Nous continuons à suivre Grégoire Chamayou dans son analyse du libéralisme autoritaire.
Ayant pris connaissance du discours de Schmitt aux patrons allemands, Heller y répond par un court texte qui compte parmi les plus clairvoyants de la période.
Nous assistons là, analyse-t-il, à l’émergence d’une nouvelle catégorie politique, une synthèse étrange : un « libéralisme autoritaire ».
On avait déjà entendu Schmitt dire : « que l’État actuel était un État faible parce que ‘’pluraliste’’ ». Sans précisions. Or là devant un parterre d’industriels, il est enfin sorti du bois : l’État à venir sera un État fort.
Le président du Reich, lui et uniquement lui est seul responsable devant Dieu. Une conception autocratique de l’autorité politique, qui prétend ne l’assoir que sur elle-même.
Cette autorité autocratique, quelle va être son extension ? Jusqu’où est-elle censée aller ? Les partisans de cet État fort veulent-ils réellement un pouvoir sans limite ? « Non absolument pas », clarifie Heller. Cela, cette « rêverie exaltée », ils la laissent à d’autres sur leur droite. En Allemagne ce seront les nazis.
Heller nous adresse un conseil de méthode : face à un pouvoir autoritaire, ne pas se laisser abuser par l’image totalisante qu’il projette de lui-même.
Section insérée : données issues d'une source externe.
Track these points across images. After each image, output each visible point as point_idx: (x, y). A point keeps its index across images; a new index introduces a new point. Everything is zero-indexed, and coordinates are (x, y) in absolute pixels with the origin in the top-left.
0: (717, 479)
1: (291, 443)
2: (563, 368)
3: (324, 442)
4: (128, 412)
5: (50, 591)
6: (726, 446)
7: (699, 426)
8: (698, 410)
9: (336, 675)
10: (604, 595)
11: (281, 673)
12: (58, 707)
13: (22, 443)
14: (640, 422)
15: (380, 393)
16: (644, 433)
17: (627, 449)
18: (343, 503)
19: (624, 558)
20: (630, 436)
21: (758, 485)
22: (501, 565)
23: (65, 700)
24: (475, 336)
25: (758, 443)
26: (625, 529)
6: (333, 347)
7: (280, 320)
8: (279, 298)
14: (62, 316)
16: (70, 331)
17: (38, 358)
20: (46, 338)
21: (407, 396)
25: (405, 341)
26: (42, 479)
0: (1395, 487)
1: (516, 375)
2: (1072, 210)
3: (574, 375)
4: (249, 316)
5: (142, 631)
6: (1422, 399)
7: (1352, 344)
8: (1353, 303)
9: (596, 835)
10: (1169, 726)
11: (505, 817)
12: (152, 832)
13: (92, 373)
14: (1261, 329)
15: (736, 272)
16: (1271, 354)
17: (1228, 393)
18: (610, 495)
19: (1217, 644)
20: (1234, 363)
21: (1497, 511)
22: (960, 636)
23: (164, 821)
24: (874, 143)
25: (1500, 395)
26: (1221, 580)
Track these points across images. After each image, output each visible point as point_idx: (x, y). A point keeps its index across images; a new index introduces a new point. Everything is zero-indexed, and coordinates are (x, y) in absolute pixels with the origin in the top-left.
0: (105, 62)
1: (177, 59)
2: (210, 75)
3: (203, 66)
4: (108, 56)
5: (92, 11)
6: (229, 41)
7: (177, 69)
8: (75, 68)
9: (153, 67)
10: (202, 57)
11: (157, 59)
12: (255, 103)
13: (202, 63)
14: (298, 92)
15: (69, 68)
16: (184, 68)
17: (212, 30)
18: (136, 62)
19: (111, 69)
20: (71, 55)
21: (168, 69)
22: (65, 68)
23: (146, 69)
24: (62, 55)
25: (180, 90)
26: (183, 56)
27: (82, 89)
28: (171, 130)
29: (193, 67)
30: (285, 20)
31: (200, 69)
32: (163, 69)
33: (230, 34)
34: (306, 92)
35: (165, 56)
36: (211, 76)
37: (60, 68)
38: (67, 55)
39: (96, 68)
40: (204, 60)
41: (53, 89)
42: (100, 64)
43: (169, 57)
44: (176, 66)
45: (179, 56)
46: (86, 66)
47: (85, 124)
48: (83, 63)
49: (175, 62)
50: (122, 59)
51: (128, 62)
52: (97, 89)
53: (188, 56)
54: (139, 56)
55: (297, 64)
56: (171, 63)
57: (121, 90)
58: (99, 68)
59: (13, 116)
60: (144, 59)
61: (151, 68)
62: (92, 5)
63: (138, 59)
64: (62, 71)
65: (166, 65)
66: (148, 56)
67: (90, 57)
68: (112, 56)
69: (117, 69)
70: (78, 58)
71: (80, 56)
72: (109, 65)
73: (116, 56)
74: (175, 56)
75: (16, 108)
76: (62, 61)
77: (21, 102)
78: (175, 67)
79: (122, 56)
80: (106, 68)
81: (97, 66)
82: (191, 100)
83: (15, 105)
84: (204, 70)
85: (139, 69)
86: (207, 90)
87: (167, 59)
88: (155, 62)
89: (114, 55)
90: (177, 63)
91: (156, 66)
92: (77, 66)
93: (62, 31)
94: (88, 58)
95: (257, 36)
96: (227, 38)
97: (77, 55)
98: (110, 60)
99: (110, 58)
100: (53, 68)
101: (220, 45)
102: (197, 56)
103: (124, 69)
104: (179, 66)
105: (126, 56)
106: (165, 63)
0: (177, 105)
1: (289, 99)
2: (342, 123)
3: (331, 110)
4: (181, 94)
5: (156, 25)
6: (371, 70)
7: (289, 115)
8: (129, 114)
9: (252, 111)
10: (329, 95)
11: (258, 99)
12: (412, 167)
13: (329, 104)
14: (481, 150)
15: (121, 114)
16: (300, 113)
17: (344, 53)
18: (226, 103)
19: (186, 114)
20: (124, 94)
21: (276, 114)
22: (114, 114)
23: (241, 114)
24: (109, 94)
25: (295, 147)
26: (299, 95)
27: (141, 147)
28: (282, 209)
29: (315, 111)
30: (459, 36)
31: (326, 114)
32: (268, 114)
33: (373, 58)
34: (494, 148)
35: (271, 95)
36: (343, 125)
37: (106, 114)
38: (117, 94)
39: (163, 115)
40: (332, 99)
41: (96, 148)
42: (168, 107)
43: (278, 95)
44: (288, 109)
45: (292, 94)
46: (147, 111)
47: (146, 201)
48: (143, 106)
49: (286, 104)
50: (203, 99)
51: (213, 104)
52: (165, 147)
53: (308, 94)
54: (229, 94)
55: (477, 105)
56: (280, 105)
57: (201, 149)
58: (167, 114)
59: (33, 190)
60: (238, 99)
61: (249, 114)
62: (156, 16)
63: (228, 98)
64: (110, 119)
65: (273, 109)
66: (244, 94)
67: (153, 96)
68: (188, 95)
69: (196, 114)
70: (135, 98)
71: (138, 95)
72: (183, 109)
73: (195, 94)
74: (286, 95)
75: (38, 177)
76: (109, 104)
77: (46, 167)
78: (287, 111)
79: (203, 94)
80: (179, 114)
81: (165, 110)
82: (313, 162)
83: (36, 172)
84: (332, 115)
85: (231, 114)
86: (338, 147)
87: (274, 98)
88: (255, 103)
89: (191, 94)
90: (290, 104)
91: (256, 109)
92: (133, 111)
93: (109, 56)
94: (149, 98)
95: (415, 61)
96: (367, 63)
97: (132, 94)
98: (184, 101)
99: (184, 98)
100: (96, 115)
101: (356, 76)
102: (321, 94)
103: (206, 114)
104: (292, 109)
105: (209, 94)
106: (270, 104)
Ne pas postuler qu’il exercerait une emprise absolue, intégrale et uniforme ; être attentif au contraire à ses bornes, à ses manques et à ses disparités.
La bonne question à poser est celle-ci : cet État « autoritaire », envers qui l’est-il au juste, et avec qui ne l’est-il pas ?
La pierre de touche réside dans le rapport que cet État entretient avec « l’ordre économique ». Dès que l’on vient à parler d’économie, l’État autoritaire renonce entièrement à son autorité, et ses porte-paroles soi-disant « conservateurs » ne connaissent plus d’autres mots d’ordre que celui-ci : liberté de l’économie par rapport à l’État !
Loin de procéder à l’abstinence dans les politiques de subventions patronales, cet État procède consciencieusement au démantèlement autoritaire des politiques sociales.
C’est donc un État fort-faible. Fort contre les revendications démocratiques de redistribution sociale, mais faible dans sa relation au marché.
Un État fort avec les faibles et faible avec les forts.
C’est cette asymétrie – celle d’une politique de classe – qui en constitue le cœur.
La stratégie fondamentale du libéralisme autoritaire se résume ainsi : procéder à une « dés-étatisation de de l’économie », à un « retrait de l’État (…) hors de la politique sociale » par le biais d’une « étatisation dictatoriale » du champ politique.
Aujourd’hui en France, quasiment un siècle après cette analyse d’Heller nous pourrions reprendre la même appréciation : l’État libéral autoritaire est fort avec les faibles et faible avec les forts.